Goldsmith was versatile, composing for a wide variety of subjects, ranging from drama classics like The Sand Pebbles, Papillon, Chinatown, and The Wind and the Lion; to science fiction with Planet of the Apes, Alien, Poltergeist, and Star Trek (his ‘Trek’ theme being the most easily recognized march next to William’s Star Wars march). In the 1990's, Goldsmith will long be remembered for his Basic Instinct score, reminiscent of Bernard Hermann’s Psycho in that it lent itself to musically describing a character killing using an ice pick. I personally enjoyed his score for The Shadow, which Universal then proceeded to butcher on the DVD.
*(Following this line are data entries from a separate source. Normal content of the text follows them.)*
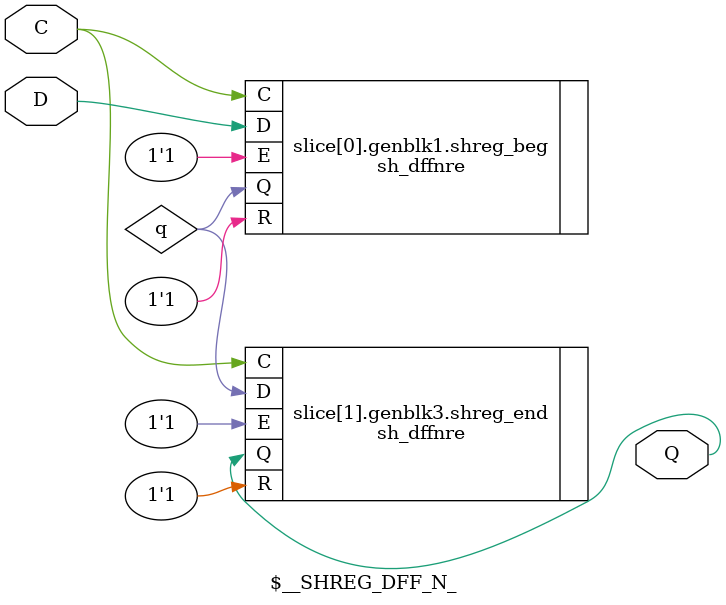
<source format=v>

module \$_DFF_PN0_ (C, R, D, Q);
    input  C;
    input  R;
    input  D;
    output Q;
    dffre _TECHMAP_REPLACE_ (.Q(Q), .D(D), .C(C), .E(1'b1), .R(R));
endmodule

module \$_DFF_PN1_ (C, R, D, Q);
    input  C;
    input  R;
    input  D;
    output Q;
	
	reg  D_int;
	reg  Q_int;
	
	assign D_int = ~D;
	
    dffre _TECHMAP_REPLACE_ (.Q(Q_int), .D(D_int), .C(C), .E(1'b1), .R(R));
	
	assign Q = ~Q_int;	
	
endmodule

module \$_DFF_NN0_ (C, R, D, Q);
    input  C;
    input  R;
    input  D;
    output Q;
    dffnre _TECHMAP_REPLACE_ (.Q(Q), .D(D), .C(C), .E(1'b1), .R(R));
endmodule

module \$_DFF_NN1_ (C, R, D, Q);
    input  C;
    input  R;
    input  D;
    output Q;
	
	reg  D_int;
	reg  Q_int;
	
	assign D_int = ~D;
	
    dffnre _TECHMAP_REPLACE_ (.Q(Q_int), .D(D_int), .C(C), .E(1'b1), .R(R));
	
	assign Q = ~Q_int;	
	
endmodule

module \$_SDFF_PN0_ (D, C, R, Q);
    input  D;
    input  C;
    input  R;
    output Q;
    sdffre _TECHMAP_REPLACE_ (.Q(Q), .D(D), .C(C), .E(1'b1), .R(R));
endmodule

module \$_SDFF_PN1_ (D, C, R, Q);
    input  D;
    input  C;
    input  R;
    output Q;
	
	reg  D_int;
	reg  Q_int;
	
	assign D_int = ~D;
	
    sdffre _TECHMAP_REPLACE_ (.Q(Q_int), .D(D_int), .C(C), .E(1'b1), .R(R));
	
	assign Q = ~Q_int;
endmodule

module \$_SDFF_NN0_ (D, C, R, Q);
    input  D;
    input  C;
    input  R;
    output Q;
    sdffnre _TECHMAP_REPLACE_ (.Q(Q), .D(D), .C(C), .E(1'b1), .R(R));
endmodule

module \$_SDFF_NN1_ (D, C, R, Q);
    input  D;
    input  C;
    input  R;
    output Q;
	
	reg  D_int;
	reg  Q_int;
	
	assign D_int = ~D;
	
    sdffnre _TECHMAP_REPLACE_ (.Q(Q_int), .D(D_int), .C(C), .E(1'b1), .R(R));
	
	assign Q = ~Q_int;	
endmodule

// DFF, asynchronous reset, enable
module \$_DFFE_PN0P_ (C, R, E, D, Q);
    input  C;
    input  R;
    input  E;
    input  D;
    output Q;
    dffre _TECHMAP_REPLACE_ (.Q(Q), .D(D), .C(C), .E(E), .R(R));
endmodule


module \$_DFFE_PN1P_ (C, R, E, D, Q);
    input  C;
    input  R;
    input  E;
    input  D;
    output Q;
	
	reg  D_int;
	reg  Q_int;
	
	assign D_int = ~D;
	
    dffre _TECHMAP_REPLACE_ (.Q(Q_int), .D(D_int), .C(C), .E(E), .R(R));
	
	assign Q = ~Q_int;	
	
endmodule

module \$_DFFE_NN0P_ (C, R, E, D, Q);
    input  C;
    input  R;
    input  E;
    input  D;
    output Q;
    dffnre _TECHMAP_REPLACE_ (.Q(Q), .D(D), .C(C), .E(E), .R(R));
endmodule

module \$_DFFE_NN1P_ (C, R, E, D, Q);
    input  C;
    input  R;
    input  E;
    input  D;
    output Q;
	
	reg  D_int;
	reg  Q_int;
	
	assign D_int = ~D;
	
    dffnre _TECHMAP_REPLACE_ (.Q(Q_int), .D(D_int), .C(C), .E(E), .R(R));
	
	assign Q = ~Q_int;	
	
endmodule

// DFF, synchronous set or reset, enable
module \$_SDFFE_PN0P_ (D, C, R, E, Q);
    input  D;
    input  C;
    input  R;
    input  E;
    output Q;
    sdffre _TECHMAP_REPLACE_ (.Q(Q), .D(D), .C(C), .E(E), .R(R));
endmodule

module \$_SDFFE_PN1P_ (D, C, R, E, Q);
    input  D;
    input  C;
    input  R;
    input  E;
    output Q;
	
	reg  D_int;
	reg  Q_int;
	
	assign D_int = ~D;
	
    sdffre _TECHMAP_REPLACE_ (.Q(Q_int), .D(D_int), .C(C), .E(E), .R(R));
	
	assign Q = ~Q_int;
endmodule

module \$_SDFFE_NN0P_ (D, C, R, E, Q);
    input  D;
    input  C;
    input  R;
    input  E;
    output Q;
    sdffnre _TECHMAP_REPLACE_ (.Q(Q), .D(D), .C(C), .E(E), .R(R));
endmodule

module \$_SDFFE_NN1P_ (D, C, R, E, Q);
    input  D;
    input  C;
    input  R;
    input  E;
    output Q;
	
	reg  D_int;
	reg  Q_int;
	
	assign D_int = ~D;
	
    sdffnre _TECHMAP_REPLACE_ (.Q(Q_int), .D(D_int), .C(C), .E(E), .R(R));
	
	assign Q = ~Q_int;	
endmodule

module \$__SHREG_DFF_P_ (D, Q, C);
    input  D;
    input  C;
    output Q;

    parameter DEPTH = 2;

    reg [DEPTH-2:0] q;

    genvar i;
    generate for (i = 0; i < DEPTH; i = i + 1) begin: slice

        // First in chain
        generate if (i == 0) begin
                 sh_dffre #() shreg_beg (
                    .Q(q[i]),
                    .D(D),
                    .C(C),
					.E(1'b1),
					.R(1'b1)
                );
        end endgenerate
        // Middle in chain
        generate if (i > 0 && i != DEPTH-1) begin
                 sh_dffre #() shreg_mid (
                    .Q(q[i]),
                    .D(q[i-1]),
                    .C(C),
					.E(1'b1),
					.R(1'b1)
                );
        end endgenerate
        // Last in chain
        generate if (i == DEPTH-1) begin
                 sh_dffre #() shreg_end (
                    .Q(Q),
                    .D(q[i-1]),
                    .C(C),
					.E(1'b1),
					.R(1'b1)
                );
        end endgenerate
   end: slice
   endgenerate

endmodule

module \$__SHREG_DFF_N_ (D, Q, C);
    input  D;
    input  C;
    output Q;

    parameter DEPTH = 2;

    reg [DEPTH-2:0] q;

    genvar i;
    generate for (i = 0; i < DEPTH; i = i + 1) begin: slice

        // First in chain
        generate if (i == 0) begin
                 sh_dffnre #() shreg_beg (
                    .Q(q[i]),
                    .D(D),
                    .C(C),
					.E(1'b1),
					.R(1'b1)
                );
        end endgenerate
        // Middle in chain
        generate if (i > 0 && i != DEPTH-1) begin
                 sh_dffnre #() shreg_mid (
                    .Q(q[i]),
                    .D(q[i-1]),
                    .C(C),
					.E(1'b1),
					.R(1'b1)
                );
        end endgenerate
        // Last in chain
        generate if (i == DEPTH-1) begin
                 sh_dffnre #() shreg_end (
                    .Q(Q),
                    .D(q[i-1]),
                    .C(C),
					.E(1'b1),
					.R(1'b1)
                );
        end endgenerate
   end: slice
   endgenerate

endmodule
</source>
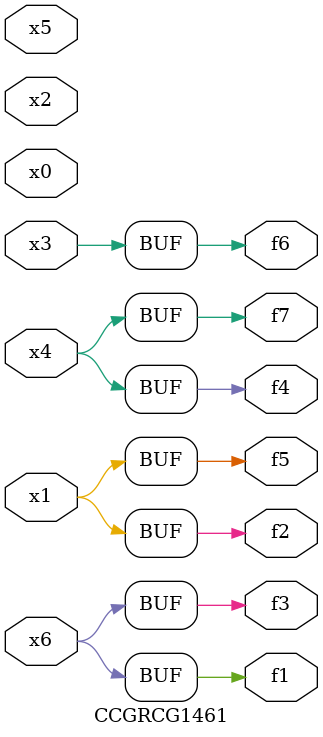
<source format=v>
module CCGRCG1461(
	input x0, x1, x2, x3, x4, x5, x6,
	output f1, f2, f3, f4, f5, f6, f7
);
	assign f1 = x6;
	assign f2 = x1;
	assign f3 = x6;
	assign f4 = x4;
	assign f5 = x1;
	assign f6 = x3;
	assign f7 = x4;
endmodule

</source>
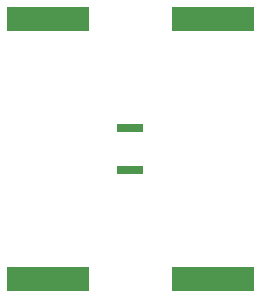
<source format=gbr>
%TF.GenerationSoftware,Altium Limited,Altium Designer,18.1.9 (240)*%
G04 Layer_Color=8421504*
%FSLAX45Y45*%
%MOMM*%
%TF.FileFunction,Paste,Top*%
%TF.Part,Single*%
G01*
G75*
%TA.AperFunction,SMDPad,CuDef*%
%ADD10R,2.20000X0.80000*%
%ADD11R,7.00000X2.00000*%
D10*
X1100000Y1775000D02*
D03*
Y1425000D02*
D03*
D11*
X400000Y2702847D02*
D03*
Y502847D02*
D03*
X1800000Y2700000D02*
D03*
Y500000D02*
D03*
%TF.MD5,037fd7a1098327fc383ddd98f6593e59*%
M02*

</source>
In the past year, Goldsmith suffered from cancer, and died on July 21st this year. His contribution to the advancement of motion picture music is immense. Fortunately for us all, his scores will live on forever. Sadly, Jerry is no longer here to give us more of his beauty through music. A great musician has left us, and Hollywood is the poorer for it.

oscar jubis
07-26-2004, 07:47 AM
Great post! Informative and heartfelt. Keep 'em coming, cinemabon.

HorseradishTree
07-26-2004, 03:40 PM
A very interesting post. Luckily we have Joel and others to carry on the legacy.